DATA FOR THE TASK:
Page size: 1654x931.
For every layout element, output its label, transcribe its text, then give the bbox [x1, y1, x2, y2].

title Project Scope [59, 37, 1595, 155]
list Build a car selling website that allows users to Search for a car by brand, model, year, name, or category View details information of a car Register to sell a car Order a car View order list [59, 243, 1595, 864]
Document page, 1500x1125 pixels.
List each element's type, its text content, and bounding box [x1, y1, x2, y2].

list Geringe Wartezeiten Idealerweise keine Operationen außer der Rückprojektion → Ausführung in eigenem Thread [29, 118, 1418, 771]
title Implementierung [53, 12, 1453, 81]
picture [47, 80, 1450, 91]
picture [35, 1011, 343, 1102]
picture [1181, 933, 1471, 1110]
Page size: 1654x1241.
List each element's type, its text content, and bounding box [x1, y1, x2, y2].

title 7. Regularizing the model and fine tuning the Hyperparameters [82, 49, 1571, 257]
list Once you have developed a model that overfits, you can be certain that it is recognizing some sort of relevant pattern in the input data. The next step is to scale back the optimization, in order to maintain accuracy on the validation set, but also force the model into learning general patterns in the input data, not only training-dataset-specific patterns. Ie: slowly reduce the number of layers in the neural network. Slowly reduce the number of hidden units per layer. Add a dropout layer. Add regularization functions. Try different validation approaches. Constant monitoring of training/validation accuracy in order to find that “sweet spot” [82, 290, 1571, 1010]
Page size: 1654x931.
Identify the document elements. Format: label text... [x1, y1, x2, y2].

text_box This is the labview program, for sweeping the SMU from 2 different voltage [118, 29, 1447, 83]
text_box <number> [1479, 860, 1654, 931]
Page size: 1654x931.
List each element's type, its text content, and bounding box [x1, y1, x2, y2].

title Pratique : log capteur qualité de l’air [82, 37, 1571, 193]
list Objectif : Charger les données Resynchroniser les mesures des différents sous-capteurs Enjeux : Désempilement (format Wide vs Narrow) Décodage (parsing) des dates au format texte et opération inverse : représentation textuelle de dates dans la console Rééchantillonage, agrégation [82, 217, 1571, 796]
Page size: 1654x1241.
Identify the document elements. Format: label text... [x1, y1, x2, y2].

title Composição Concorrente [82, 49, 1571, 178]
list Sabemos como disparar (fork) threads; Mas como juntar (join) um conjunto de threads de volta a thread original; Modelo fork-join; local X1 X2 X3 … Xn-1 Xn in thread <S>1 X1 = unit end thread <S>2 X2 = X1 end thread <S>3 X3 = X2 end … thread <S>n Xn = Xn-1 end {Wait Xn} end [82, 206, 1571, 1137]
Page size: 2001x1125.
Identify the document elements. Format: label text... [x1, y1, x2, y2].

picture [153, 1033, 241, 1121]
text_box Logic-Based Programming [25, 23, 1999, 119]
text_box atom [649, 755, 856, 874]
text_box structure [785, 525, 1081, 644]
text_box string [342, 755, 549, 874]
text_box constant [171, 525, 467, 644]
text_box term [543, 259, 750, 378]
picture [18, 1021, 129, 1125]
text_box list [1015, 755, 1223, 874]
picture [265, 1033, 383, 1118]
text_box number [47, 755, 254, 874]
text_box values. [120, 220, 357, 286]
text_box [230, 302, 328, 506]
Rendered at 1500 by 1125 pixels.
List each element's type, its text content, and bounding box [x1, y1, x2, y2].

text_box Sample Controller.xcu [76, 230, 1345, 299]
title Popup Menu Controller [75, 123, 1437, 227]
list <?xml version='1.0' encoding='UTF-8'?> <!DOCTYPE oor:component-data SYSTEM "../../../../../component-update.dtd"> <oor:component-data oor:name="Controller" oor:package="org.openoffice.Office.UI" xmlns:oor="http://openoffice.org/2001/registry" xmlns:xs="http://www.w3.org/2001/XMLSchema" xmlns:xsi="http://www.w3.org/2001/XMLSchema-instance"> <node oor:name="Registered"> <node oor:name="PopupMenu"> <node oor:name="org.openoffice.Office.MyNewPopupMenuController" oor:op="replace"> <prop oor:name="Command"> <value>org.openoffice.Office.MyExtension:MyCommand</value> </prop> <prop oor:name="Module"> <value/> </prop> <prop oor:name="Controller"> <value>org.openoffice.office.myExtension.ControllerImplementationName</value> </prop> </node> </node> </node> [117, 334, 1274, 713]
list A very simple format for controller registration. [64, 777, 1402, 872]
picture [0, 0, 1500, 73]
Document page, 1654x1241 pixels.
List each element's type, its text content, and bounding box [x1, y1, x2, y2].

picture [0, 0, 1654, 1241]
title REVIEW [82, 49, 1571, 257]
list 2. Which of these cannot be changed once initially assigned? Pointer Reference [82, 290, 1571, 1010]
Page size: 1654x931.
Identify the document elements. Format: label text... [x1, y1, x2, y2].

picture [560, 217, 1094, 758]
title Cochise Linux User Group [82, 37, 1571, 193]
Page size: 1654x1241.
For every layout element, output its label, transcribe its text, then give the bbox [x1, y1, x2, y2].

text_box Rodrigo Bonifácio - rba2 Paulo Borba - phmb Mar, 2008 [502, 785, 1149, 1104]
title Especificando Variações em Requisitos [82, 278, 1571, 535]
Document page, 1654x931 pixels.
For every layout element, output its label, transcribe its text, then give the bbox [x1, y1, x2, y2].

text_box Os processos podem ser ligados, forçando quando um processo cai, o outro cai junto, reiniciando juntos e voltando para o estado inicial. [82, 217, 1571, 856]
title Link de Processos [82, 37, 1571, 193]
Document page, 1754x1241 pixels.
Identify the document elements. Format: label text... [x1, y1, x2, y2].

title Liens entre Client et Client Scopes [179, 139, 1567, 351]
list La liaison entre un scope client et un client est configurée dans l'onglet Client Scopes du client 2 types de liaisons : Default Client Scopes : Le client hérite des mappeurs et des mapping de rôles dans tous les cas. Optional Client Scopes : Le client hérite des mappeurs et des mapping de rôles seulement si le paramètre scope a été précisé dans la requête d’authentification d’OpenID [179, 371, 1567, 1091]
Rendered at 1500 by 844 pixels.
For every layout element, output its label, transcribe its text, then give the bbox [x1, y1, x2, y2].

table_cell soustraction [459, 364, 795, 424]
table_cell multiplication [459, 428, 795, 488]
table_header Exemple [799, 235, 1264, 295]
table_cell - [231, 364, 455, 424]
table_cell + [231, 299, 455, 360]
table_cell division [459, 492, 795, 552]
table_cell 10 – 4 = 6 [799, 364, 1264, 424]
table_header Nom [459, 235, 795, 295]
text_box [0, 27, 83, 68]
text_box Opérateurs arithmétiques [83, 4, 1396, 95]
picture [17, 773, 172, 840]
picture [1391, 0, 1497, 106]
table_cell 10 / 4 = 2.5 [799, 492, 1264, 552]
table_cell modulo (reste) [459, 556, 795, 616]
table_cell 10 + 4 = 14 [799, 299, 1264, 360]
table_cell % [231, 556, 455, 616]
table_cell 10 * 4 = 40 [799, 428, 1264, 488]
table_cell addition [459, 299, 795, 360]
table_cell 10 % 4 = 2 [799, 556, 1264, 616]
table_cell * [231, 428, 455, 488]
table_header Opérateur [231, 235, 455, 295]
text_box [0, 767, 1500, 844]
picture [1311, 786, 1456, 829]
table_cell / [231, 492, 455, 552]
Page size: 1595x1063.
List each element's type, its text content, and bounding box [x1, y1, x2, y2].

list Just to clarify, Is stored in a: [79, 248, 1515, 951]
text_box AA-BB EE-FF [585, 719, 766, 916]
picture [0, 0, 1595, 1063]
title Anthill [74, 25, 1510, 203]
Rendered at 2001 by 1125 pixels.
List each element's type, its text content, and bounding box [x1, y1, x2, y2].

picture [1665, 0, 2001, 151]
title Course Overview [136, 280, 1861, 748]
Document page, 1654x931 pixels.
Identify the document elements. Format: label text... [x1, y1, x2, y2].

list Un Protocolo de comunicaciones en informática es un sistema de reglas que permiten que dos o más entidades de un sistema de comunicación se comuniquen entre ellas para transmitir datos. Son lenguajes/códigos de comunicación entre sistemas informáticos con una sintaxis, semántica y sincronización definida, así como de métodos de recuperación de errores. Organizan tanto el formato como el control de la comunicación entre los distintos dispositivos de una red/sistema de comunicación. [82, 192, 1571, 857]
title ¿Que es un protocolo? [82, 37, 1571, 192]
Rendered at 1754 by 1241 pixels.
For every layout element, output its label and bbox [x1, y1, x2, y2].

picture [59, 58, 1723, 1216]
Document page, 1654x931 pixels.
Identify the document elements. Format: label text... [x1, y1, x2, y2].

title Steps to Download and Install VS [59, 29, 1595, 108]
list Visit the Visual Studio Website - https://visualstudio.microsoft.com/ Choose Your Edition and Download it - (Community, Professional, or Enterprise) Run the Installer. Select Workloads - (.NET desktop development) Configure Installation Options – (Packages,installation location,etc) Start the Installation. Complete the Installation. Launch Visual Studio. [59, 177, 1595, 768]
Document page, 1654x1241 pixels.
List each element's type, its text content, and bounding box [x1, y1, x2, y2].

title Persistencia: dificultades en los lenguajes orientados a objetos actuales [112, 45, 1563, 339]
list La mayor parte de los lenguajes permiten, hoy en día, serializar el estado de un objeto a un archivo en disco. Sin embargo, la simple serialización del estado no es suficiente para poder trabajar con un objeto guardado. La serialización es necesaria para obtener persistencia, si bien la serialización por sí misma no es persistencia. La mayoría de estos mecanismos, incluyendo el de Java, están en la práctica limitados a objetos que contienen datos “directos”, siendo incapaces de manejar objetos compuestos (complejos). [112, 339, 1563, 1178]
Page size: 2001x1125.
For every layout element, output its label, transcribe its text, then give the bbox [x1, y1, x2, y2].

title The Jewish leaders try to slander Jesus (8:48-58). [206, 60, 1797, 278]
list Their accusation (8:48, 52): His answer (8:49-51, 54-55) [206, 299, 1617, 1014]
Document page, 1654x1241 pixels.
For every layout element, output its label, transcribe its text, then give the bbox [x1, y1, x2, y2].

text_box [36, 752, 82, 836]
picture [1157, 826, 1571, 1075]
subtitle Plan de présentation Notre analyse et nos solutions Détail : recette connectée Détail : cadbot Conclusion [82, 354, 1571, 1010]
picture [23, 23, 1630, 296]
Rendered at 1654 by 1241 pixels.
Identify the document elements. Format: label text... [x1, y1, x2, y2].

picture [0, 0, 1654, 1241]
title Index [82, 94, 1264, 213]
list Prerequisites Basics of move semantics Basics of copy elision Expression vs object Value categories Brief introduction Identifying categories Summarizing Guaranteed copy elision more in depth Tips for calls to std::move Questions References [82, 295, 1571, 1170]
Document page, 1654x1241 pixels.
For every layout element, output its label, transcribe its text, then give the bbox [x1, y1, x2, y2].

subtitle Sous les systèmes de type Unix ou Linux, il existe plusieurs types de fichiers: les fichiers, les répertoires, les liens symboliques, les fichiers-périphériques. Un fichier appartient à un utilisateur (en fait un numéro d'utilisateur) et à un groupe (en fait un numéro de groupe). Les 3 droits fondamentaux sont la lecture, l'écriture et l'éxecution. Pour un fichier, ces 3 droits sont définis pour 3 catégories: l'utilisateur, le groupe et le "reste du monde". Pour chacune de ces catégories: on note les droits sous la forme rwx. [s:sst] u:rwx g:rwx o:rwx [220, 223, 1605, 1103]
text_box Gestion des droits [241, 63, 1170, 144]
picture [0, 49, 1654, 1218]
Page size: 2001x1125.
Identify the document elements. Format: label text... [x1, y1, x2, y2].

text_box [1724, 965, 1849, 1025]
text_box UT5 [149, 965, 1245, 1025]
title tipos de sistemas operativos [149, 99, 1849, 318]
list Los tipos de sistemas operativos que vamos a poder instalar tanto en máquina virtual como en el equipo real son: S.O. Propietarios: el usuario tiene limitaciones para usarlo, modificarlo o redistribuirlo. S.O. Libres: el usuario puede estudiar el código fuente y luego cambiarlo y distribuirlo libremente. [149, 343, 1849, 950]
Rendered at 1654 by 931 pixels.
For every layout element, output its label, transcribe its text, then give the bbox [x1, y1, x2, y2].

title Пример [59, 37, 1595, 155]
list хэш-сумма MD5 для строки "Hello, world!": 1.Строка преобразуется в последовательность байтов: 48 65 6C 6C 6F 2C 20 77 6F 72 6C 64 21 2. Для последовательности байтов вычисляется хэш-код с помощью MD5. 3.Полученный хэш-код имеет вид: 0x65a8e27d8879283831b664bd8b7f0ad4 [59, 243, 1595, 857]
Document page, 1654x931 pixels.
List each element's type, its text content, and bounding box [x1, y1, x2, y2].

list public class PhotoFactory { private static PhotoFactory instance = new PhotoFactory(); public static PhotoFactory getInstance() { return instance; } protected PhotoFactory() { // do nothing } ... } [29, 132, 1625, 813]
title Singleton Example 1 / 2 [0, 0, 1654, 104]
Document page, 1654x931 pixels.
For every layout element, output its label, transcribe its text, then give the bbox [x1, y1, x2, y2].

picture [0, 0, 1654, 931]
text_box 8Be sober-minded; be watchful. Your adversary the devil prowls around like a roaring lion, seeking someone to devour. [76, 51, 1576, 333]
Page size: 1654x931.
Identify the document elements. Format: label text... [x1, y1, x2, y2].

CHALLENGE:
Extract every line of the material above that contains the word "Rendered".

WRITTEN RESPONSE:
Rendered at 1500 by 1125 pixels.
Rendered at 1500 by 844 pixels.
Rendered at 2001 by 1125 pixels.
Rendered at 1754 by 1241 pixels.
Rendered at 1654 by 1241 pixels.
Rendered at 1654 by 931 pixels.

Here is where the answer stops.